The article goes on to report a low incidence of positive tests in Seattle and Boston. In addition, total rates of new cases in the state of Minnesota have been going down in the last two weeks. The article mentions the protective effects of mask-wearing and the politicization of same. Finally, it discusses the potential effects of the rally in Tulsa– if masks are insufficiently protective in an indoor setting, then the rally could cause an increase in new cases.
The effect of the protests on new cases was also mentioned in an article in Medpage Today for June 18.

picture by mohamed hassan courtesy of pixabay.com
This from an article summary in JAMA Network on June 18:
This survey study of 204 patients with coronavirus disease 2019 found that taste reduction was present in 55.4% of patients, whereas smell reduction was present in 41.7% of patients. Severe nasal obstruction was uncommon at the onset of the disease (7.8%).
The subjects were Italian patients with COVID-19 diagnosed from March 5 to March 23 and who were contacted by telephone afterwards. They had an early onset of loss of smell and taste (taste is mostly dependent on sense of smell, but is more noticeable), usually before they were diagnosed with the disease and before symptoms of fever, cough, and shortness of breath occurred.
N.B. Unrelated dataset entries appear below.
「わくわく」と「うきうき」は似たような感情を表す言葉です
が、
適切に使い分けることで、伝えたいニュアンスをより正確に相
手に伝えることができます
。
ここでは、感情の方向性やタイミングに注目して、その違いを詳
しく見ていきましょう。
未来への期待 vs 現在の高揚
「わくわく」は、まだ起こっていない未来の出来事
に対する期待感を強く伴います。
They also had a low incidence of nasal obstruction, which obviously would impair sense of smell. The significance of this finding is that the virus appears to invade the nose and specifically nasal nerves early in the course of disease. This symptom should be looked at early when asking whether a patient has COVID-19.
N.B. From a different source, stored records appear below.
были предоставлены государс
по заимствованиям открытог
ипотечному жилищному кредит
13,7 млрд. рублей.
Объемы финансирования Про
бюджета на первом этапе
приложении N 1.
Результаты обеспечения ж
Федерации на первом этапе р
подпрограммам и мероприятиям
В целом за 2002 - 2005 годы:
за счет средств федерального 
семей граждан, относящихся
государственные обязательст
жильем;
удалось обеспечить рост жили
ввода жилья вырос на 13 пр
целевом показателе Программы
It has become more apparent that, in severe cases, the virus will also invade the brain and cause encephalitis– which may be overlooked in cases where the patient is so ill that they are placed on a ventilator. The neurological symptoms may be masked by drugs used to sedate the patient in order to facilitate ventilation. The symptoms that at-home patients relate– night-time hallucinations and nightmares– may also be related to neurological involvement.